Imaging antibody diversity
Many approaches to generate vaccines are converging on using protein subunits to elicit focused antibody responses. “But some of these protein surfaces are large,” says Andrew Ward, PhD, professor at The Scripps Research Institute, “and antibodies have many potential ways to bind.”
Epitope mapping has traditionally relied on introducing mutations and performing binding studies. However, many assays are indirect and nonspecific, or they may involve the surface immobilization of antigens, leading to an incomplete understanding of the humoral immune response.
These problems could be overcome by an alternative approach developed by Ward’s group. “With our technique,” Ward asserts, “we are imaging incredible antibody diversity in a very direct way.”
Ward and colleagues are using an electron microscopy–based epitope mapping strategy to follow the evolution of neutralizing antibody development. In a study that applied this strategy to the immunization of rabbits with an HIV-1 envelope glycoprotein candidate, Ward and colleagues uncovered previously unidentified epitopes and revealed how antibody responses evolve. Essentially, the investigators generating a semiquantitative map of epitopes that are targeted in a polyclonal antibody response.

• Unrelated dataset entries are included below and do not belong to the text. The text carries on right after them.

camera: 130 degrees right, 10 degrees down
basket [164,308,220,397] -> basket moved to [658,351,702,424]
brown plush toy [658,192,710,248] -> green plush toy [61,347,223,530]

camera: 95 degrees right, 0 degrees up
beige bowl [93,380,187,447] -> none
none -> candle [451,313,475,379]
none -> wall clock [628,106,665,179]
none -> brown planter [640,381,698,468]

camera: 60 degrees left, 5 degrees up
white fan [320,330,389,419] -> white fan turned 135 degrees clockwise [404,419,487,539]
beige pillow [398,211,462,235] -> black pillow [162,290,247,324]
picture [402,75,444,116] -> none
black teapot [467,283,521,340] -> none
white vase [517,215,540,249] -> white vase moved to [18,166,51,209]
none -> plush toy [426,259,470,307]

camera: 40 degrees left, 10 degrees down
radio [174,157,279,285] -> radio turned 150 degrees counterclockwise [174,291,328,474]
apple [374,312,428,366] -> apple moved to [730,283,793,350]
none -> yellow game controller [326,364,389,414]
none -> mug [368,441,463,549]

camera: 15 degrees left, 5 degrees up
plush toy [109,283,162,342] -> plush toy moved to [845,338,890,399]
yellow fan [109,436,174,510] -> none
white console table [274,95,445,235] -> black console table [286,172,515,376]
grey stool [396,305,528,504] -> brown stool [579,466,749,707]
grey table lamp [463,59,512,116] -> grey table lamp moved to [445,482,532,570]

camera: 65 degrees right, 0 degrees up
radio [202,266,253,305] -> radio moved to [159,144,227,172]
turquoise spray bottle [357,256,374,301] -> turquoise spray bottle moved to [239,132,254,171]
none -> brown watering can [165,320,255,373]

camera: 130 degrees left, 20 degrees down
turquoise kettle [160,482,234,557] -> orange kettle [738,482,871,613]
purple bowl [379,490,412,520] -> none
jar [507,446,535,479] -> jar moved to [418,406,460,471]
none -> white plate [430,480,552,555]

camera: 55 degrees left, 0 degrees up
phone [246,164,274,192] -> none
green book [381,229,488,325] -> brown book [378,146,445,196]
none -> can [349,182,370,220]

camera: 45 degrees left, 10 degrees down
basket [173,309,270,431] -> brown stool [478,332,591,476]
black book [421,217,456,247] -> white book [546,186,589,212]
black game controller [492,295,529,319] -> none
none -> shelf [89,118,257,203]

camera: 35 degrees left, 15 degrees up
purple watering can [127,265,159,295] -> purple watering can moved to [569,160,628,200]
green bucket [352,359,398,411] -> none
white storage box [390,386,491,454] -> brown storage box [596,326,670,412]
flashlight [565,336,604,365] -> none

“This approach is performed in solution,” Ward notes. “Therefore, it is not subject to some artifacts that occur with immobilization.” It promises to capture the dynamics of the antibody development in real time, and to do so with unprecedented resolution. This approach, Ward hopes, will not only facilitate iterative vaccine design, but also enable the identification of signatures from infections, revealing the diversity of responses in humans to a vaccine.
For example, the approach could help explain why currently used vaccines elicit protective and durable immune responses in some people, even most people, but not all people. “Our imaging technique,” Ward declares, “is part of a broader tool to understand very large complex heterogenous antibody responses.”